Source document.
The structure was designed when the pace was different. Threats moved slower. Tools moved slower. Compliance moved slower. The shape of the relationship, ticket in, ticket out, quarterly review, monthly invoice, made sense when that was the work.
The work isn't that anymore. The threat surface compounds every quarter. The number of tools a small or mid-sized business depends on has multiplied. The decisions a CEO has to make about AI, automation, data, identity, and posture are no longer optional. The technology partner who can only field tickets and present a backwards-looking dashboard at the quarterly review is fielding the wrong game.
I watched good operators inside good MSPs run themselves ragged trying to keep up with a job the structure couldn't actually deliver. I watched CEOs settle for less because settling was easier than rebuilding the partner relationship from scratch. I watched companies build their own internal IT teams not because that was the right call, but because the outside option had stopped feeling like one.
Most of my career has been on the buying side of these relationships. Executive roles across retail, consumer goods, and shopper marketing, in operations, sales, and business development. The last five years I spent on the operating side, inside an MSP, alongside people I still respect. A good firm operating inside a structure that can't keep up is still operating inside a structure that can't keep up. The dynamic isn't theory. I watched it run from both seats.
You can't fix this from inside the old model. The economics of break-fix and ticket-counting force a particular shape of firm: many technicians, thin margins, marketing budget where strategy budget should be, no time for the actual conversation. The shape is the problem.

Exercise directions. Copy everything from "I watched good" down to "feeling like one." in the text on managed IT service firms.

Stored records.
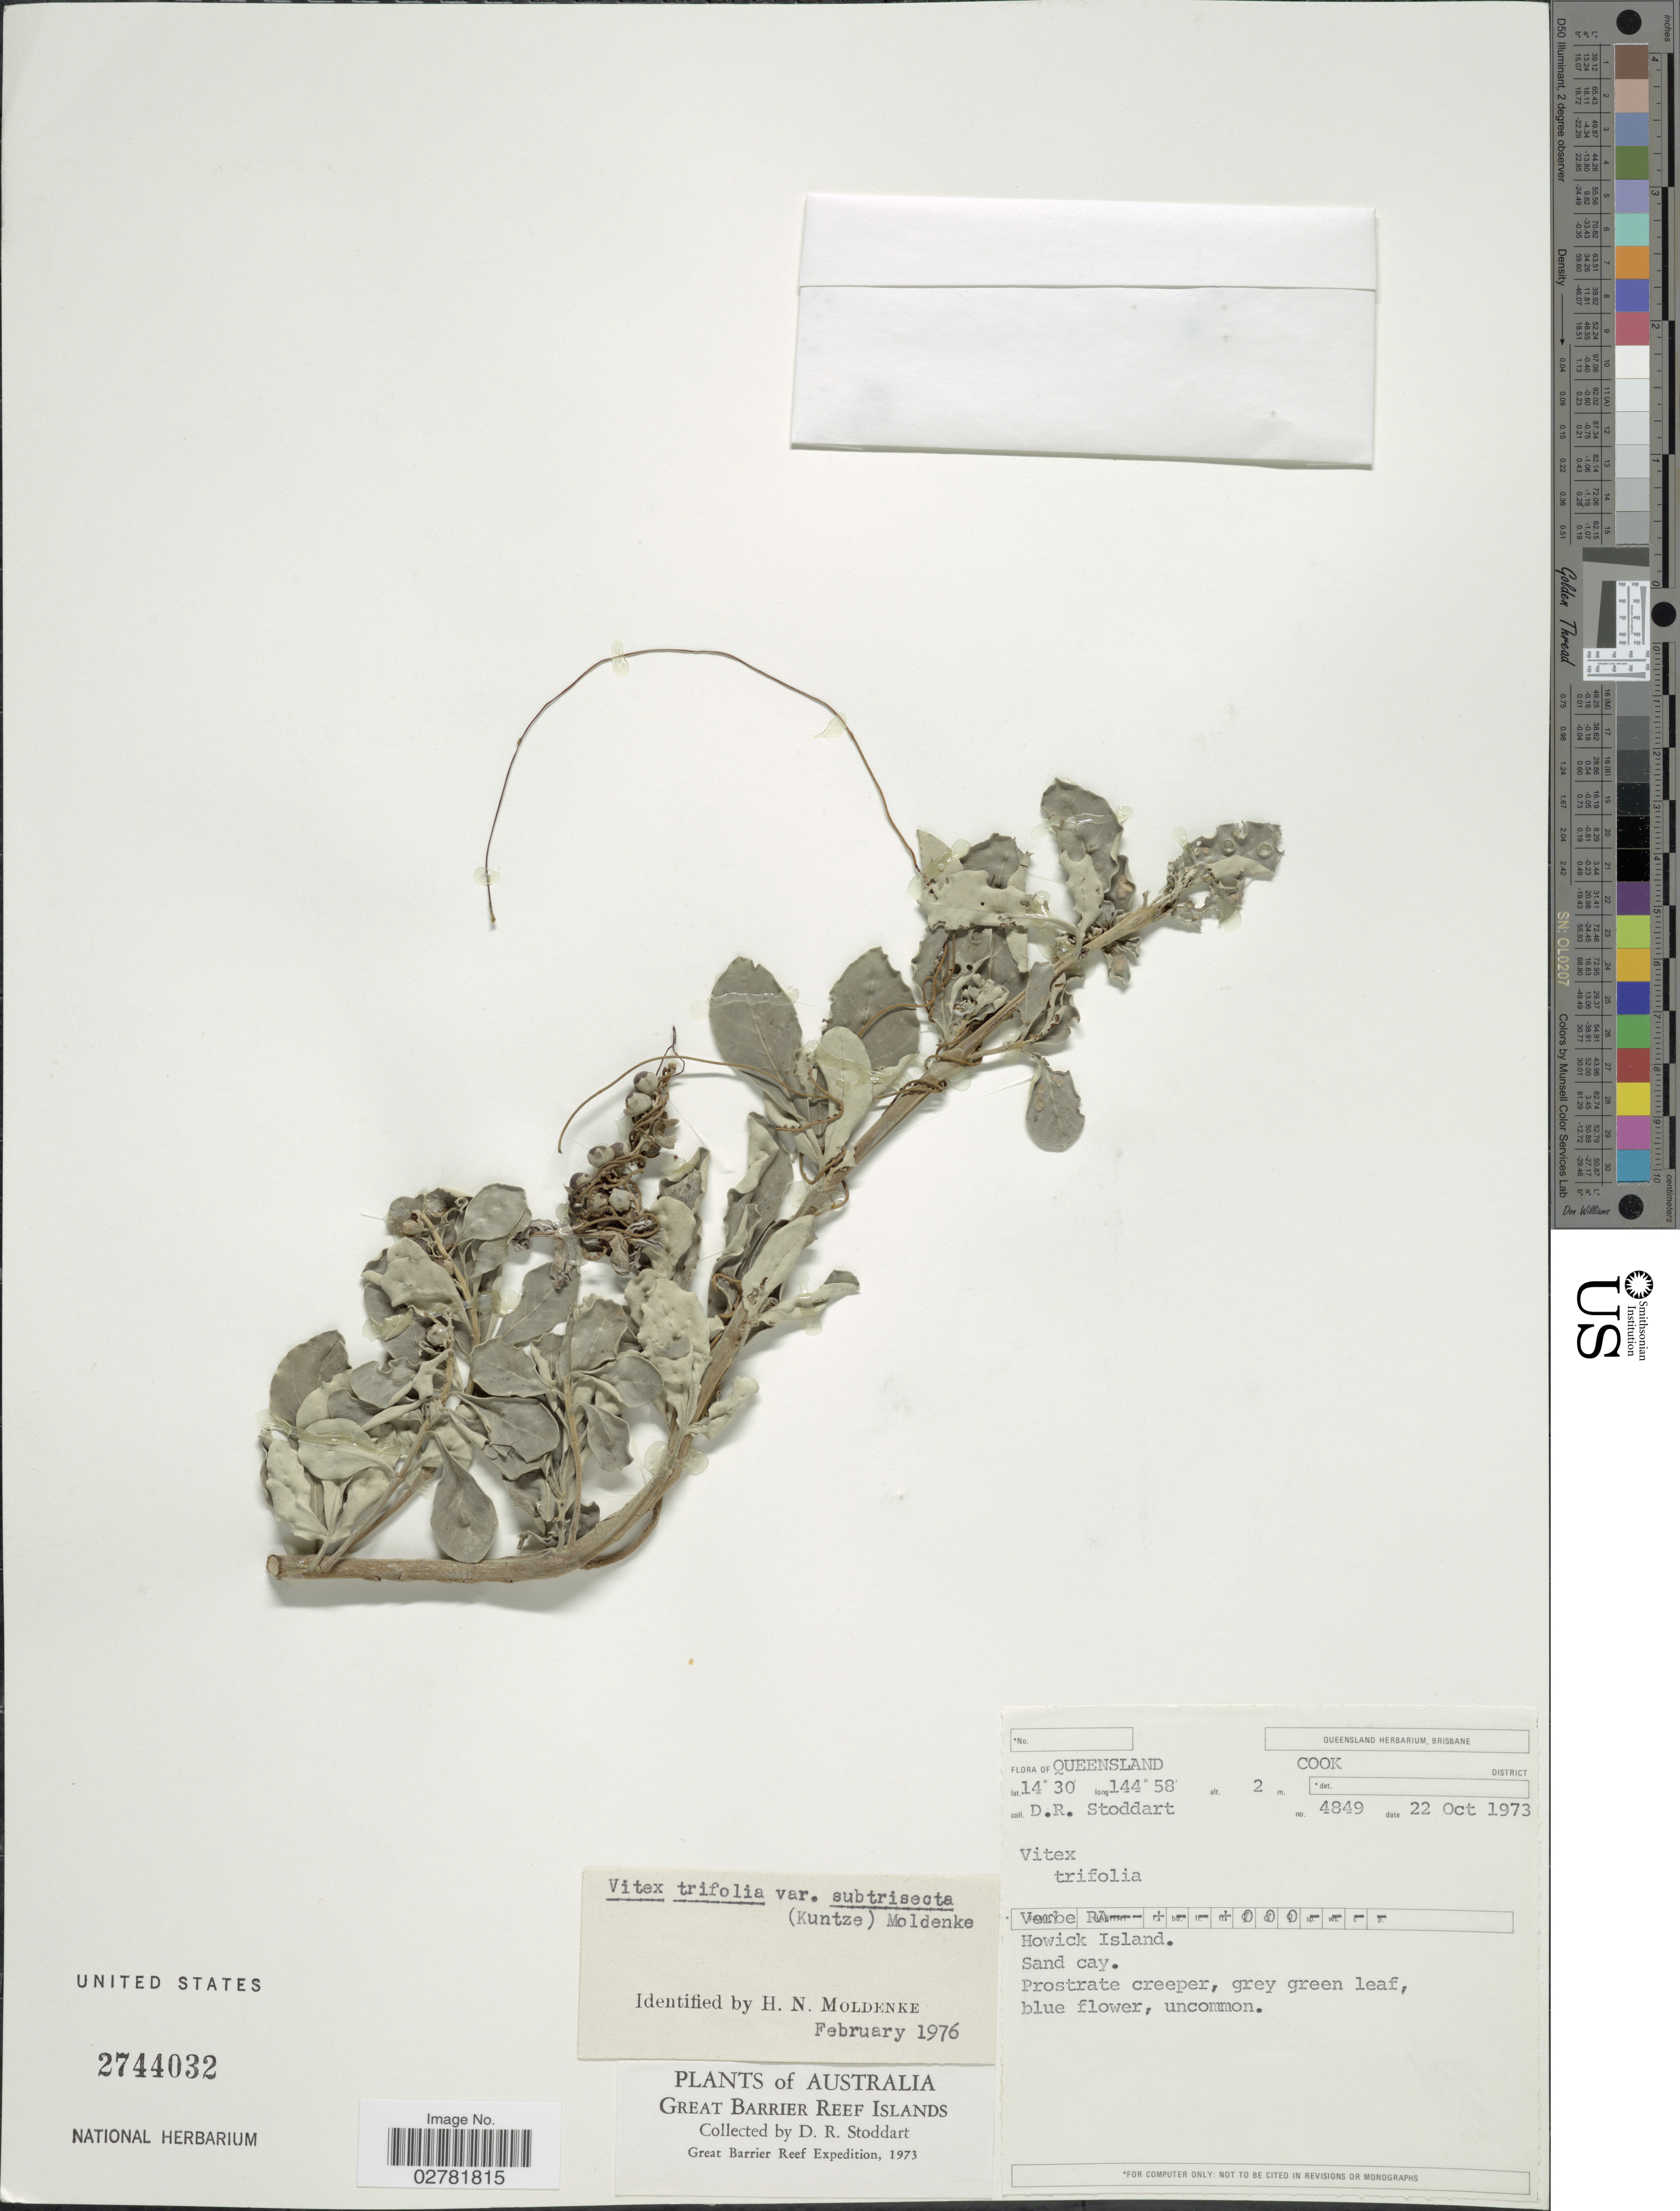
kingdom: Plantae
---
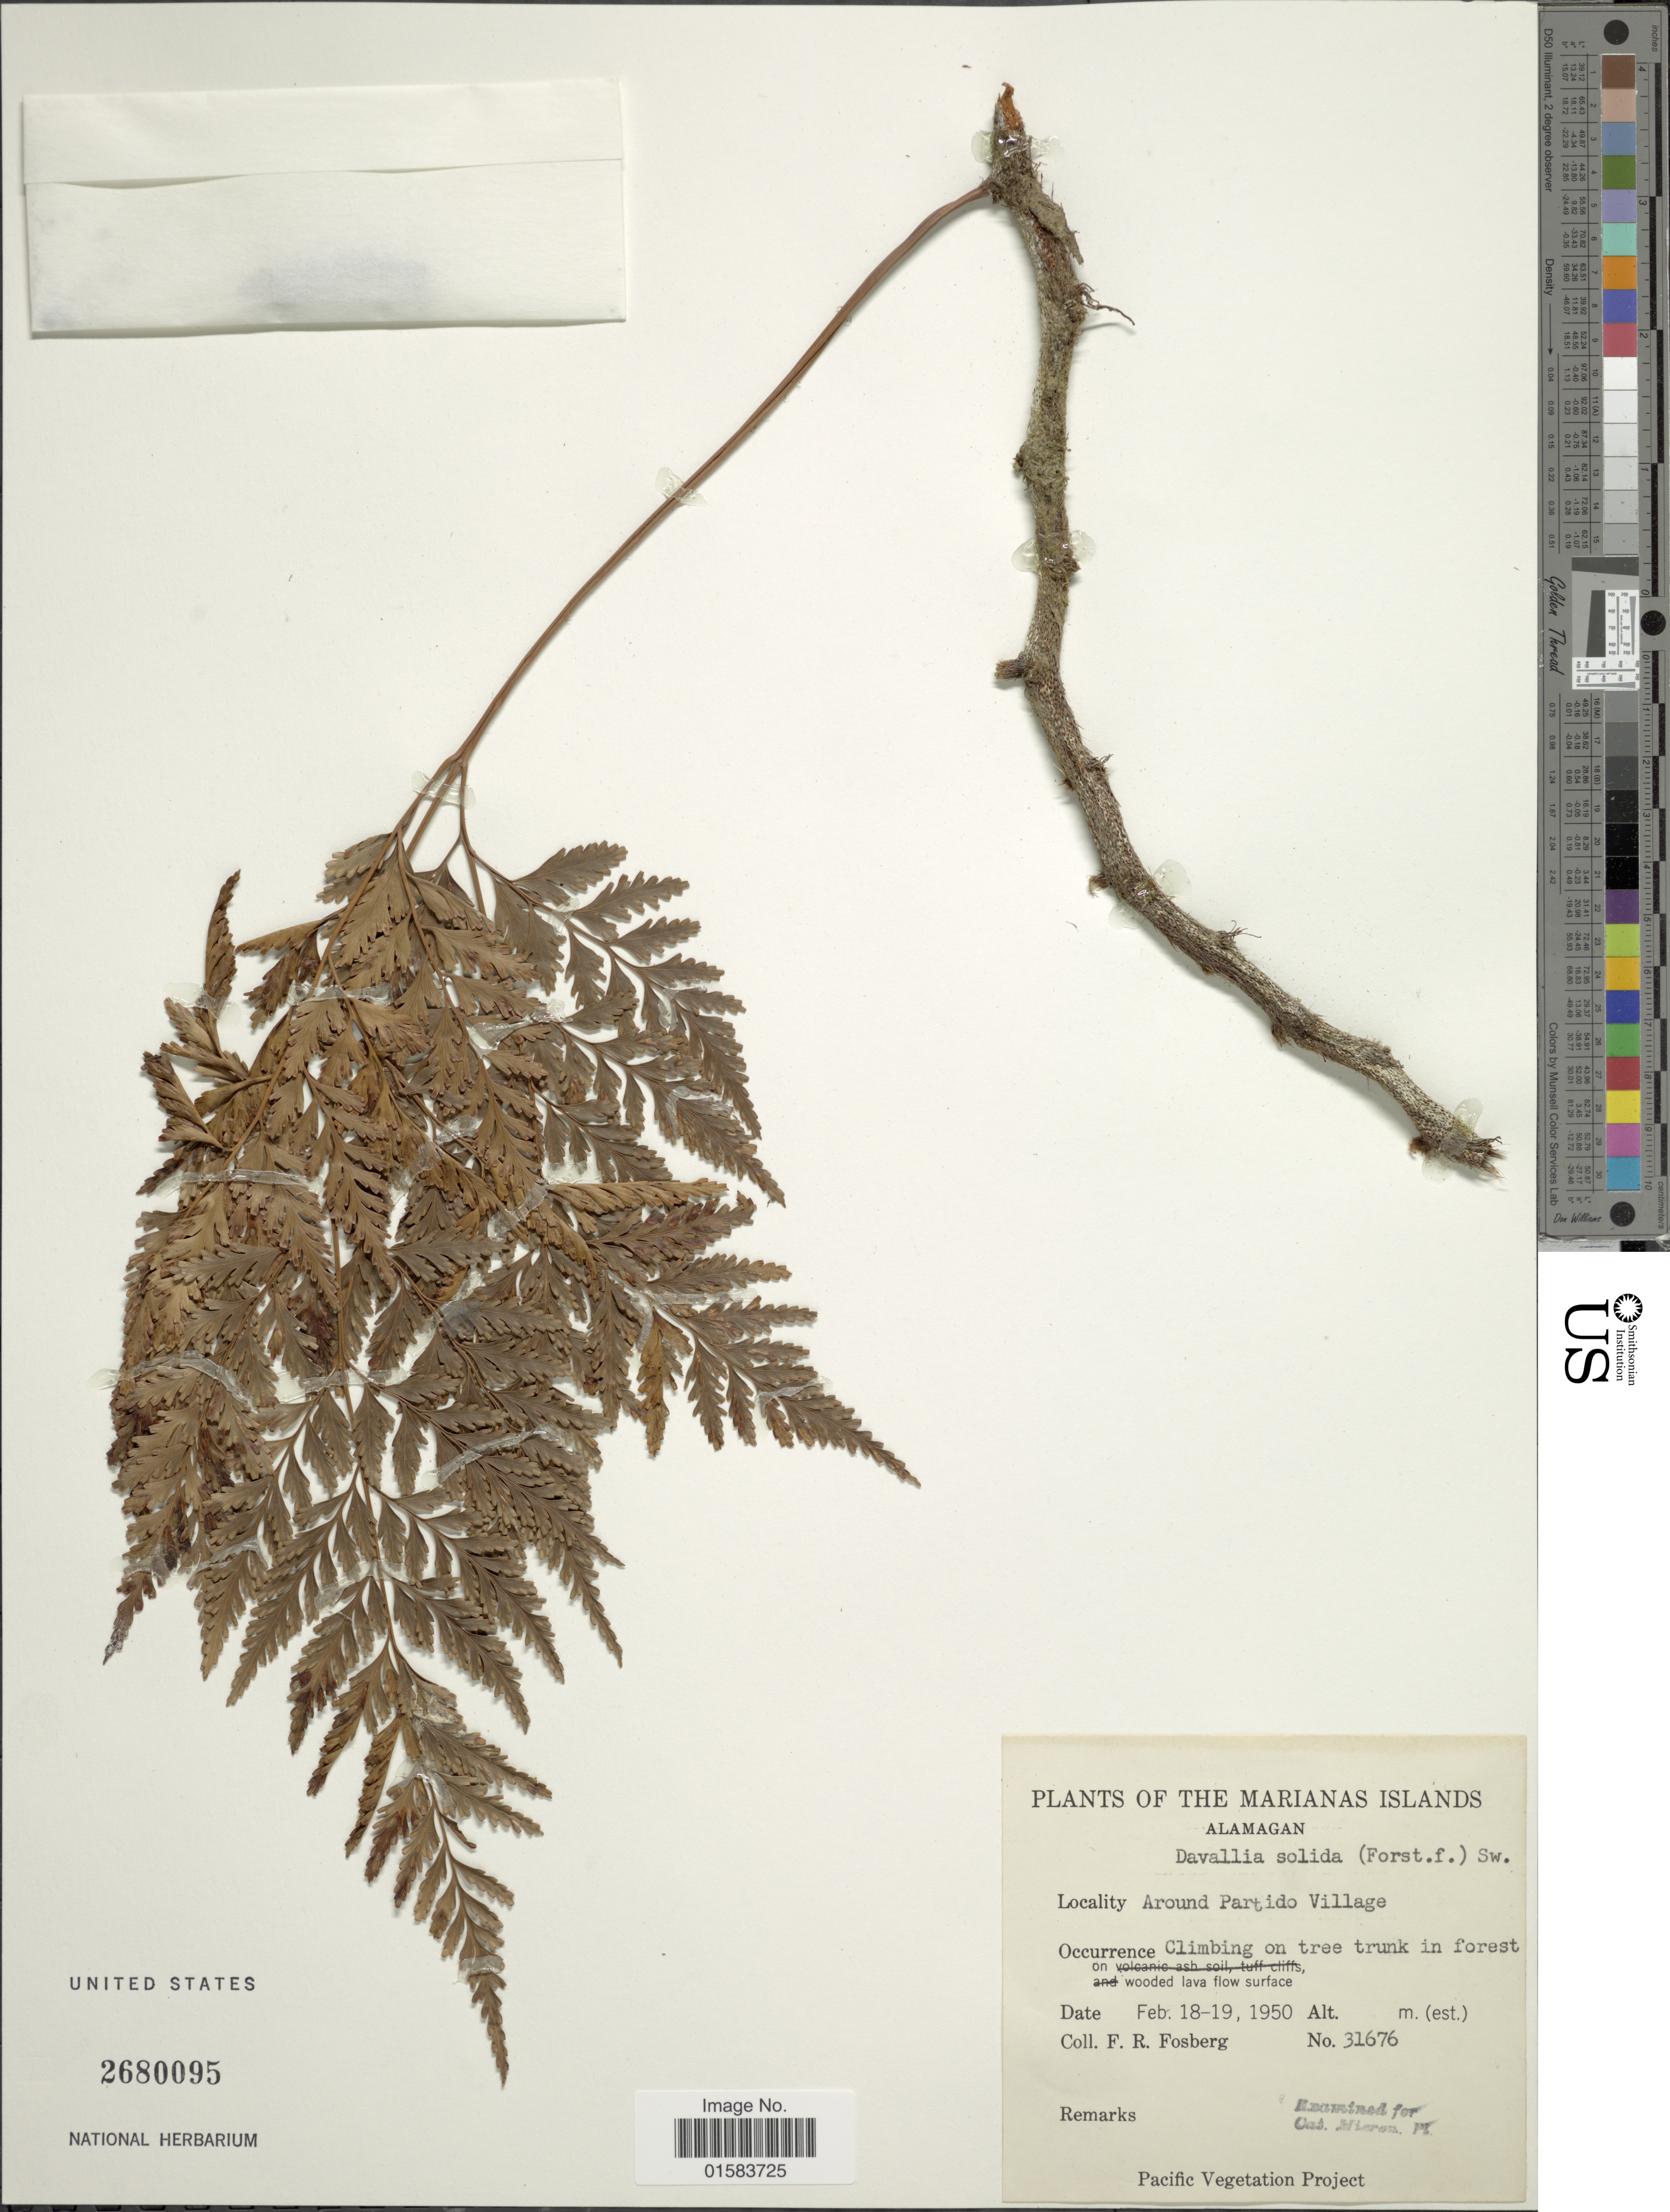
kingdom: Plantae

Written response.
I watched good operators inside good MSPs run themselves ragged trying to keep up with a job the structure couldn't actually deliver. I watched CEOs settle for less because settling was easier than rebuilding the partner relationship from scratch. I watched companies build their own internal IT teams not because that was the right call, but because the outside option had stopped feeling like one.